Proposal: Incremental, torch-only SAM-3 integration (inference-first)
#3,406 创建于 2025年12月28日
描述
This issue proposes an incremental integration of SAM-3 (Segment Anything Model v3) into Kornia, following existing contrib model patterns (e.g. SAM v1, RT-DETR).
The goal is to avoid a single large PR and instead iterate via small, reviewable PRs, starting with inference-only functionality, as discussed with maintainers.
proposed solution :
Constraints:
- Torch-only dependencies (PyTorch + existing Kornia deps)

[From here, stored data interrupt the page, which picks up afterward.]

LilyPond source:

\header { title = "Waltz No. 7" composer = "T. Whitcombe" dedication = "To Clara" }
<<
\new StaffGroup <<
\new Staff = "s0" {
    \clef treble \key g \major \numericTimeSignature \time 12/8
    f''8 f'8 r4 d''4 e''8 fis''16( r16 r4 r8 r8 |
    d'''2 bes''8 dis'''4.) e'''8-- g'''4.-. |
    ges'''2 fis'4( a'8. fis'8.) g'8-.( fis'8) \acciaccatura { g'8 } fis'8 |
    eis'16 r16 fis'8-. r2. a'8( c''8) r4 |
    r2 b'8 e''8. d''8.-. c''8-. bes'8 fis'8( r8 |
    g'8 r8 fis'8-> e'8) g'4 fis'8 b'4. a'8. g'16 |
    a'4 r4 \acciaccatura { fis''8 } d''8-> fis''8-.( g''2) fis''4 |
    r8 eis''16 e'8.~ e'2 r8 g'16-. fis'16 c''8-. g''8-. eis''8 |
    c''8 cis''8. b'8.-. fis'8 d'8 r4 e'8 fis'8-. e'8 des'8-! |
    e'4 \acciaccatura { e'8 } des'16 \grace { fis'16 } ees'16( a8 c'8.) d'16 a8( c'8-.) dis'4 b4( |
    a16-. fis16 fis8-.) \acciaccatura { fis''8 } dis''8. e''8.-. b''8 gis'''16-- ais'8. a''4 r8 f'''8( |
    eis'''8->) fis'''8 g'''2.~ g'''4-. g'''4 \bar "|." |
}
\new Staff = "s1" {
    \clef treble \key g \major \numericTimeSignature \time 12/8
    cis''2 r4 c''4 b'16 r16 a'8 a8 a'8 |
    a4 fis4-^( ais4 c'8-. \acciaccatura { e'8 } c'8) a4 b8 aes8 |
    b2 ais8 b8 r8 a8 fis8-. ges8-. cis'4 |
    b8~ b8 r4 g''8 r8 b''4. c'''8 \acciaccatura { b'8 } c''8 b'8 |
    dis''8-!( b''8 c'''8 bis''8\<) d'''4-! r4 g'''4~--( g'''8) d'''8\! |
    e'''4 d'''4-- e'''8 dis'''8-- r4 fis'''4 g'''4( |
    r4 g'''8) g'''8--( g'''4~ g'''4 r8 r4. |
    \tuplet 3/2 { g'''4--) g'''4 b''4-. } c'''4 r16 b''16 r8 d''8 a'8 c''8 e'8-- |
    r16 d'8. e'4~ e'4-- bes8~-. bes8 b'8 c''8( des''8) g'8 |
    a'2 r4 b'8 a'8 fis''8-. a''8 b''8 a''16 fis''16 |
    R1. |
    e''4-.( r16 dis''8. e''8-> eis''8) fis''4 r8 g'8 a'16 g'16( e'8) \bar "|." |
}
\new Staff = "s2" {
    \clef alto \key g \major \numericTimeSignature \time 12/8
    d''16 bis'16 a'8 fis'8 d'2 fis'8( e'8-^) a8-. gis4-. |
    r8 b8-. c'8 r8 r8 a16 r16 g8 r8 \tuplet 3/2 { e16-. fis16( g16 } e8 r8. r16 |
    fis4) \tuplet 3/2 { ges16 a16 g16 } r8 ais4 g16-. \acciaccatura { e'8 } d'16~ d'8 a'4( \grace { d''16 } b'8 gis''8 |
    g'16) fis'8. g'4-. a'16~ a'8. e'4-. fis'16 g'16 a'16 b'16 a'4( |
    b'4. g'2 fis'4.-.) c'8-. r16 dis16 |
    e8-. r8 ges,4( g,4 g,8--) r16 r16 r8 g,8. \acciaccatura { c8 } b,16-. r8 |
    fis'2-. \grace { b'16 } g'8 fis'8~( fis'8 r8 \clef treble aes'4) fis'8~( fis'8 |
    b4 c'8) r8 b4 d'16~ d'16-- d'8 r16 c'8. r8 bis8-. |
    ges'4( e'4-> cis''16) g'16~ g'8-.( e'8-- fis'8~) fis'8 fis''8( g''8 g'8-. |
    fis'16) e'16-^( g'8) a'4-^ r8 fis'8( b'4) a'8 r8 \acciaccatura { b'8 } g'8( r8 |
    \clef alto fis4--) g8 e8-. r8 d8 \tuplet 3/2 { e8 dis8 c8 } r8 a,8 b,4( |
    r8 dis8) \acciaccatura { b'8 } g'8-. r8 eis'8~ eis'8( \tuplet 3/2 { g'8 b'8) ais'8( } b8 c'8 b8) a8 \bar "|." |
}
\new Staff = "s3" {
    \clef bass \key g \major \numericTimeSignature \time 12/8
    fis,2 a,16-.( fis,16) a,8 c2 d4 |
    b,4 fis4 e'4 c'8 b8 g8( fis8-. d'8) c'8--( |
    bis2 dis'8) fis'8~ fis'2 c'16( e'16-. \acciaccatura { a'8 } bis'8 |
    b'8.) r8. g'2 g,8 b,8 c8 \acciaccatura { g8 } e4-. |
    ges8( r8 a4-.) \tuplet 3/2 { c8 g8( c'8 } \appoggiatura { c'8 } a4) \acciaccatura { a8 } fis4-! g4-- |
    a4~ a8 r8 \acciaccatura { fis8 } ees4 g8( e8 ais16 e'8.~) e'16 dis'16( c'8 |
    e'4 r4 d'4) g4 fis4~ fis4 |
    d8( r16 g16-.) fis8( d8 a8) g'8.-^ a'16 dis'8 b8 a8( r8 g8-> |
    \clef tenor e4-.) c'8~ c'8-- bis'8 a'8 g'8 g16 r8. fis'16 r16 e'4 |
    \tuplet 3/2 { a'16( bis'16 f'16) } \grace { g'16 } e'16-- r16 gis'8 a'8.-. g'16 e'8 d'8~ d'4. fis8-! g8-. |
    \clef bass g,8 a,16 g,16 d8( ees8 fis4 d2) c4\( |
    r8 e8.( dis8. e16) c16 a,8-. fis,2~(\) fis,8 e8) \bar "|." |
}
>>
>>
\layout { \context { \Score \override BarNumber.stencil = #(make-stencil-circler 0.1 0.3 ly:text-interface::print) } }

- Inference-first (no training code, datasets, or CLI tools)
- Incremental PRs, each self-contained
- CI-safe from the first PR
- No breaking changes to existing SAM (v1)
Design direction:
Kornia already integrates SAM v1 using a modular structure (image encoder, prompt encoder, mask decoder, model wrapper).
SAM-3 would follow a similar design under a separate sam3 namespace, reusing existing patterns such as ModelBase, configs, and SegmentationResults where applicable.
Proposed components:
- Image encoder
- Prompt encoder (points / boxes / masks)
- Mask decoder
- Model wrapper + config
- Optional pretrained weight loading
- Minimal docs and examples
Incremental plan:
- Phase 1: Core architecture (image encoder only)
- Phase 2: Prompt encoder + mask decoder
- Phase 3: Model wrapper & end-to-end inference (random weights)
- Phase 4: Pretrained weights (optional)
- Phase 5: Docs & minimal examples
Each phase would be proposed as a separate PR.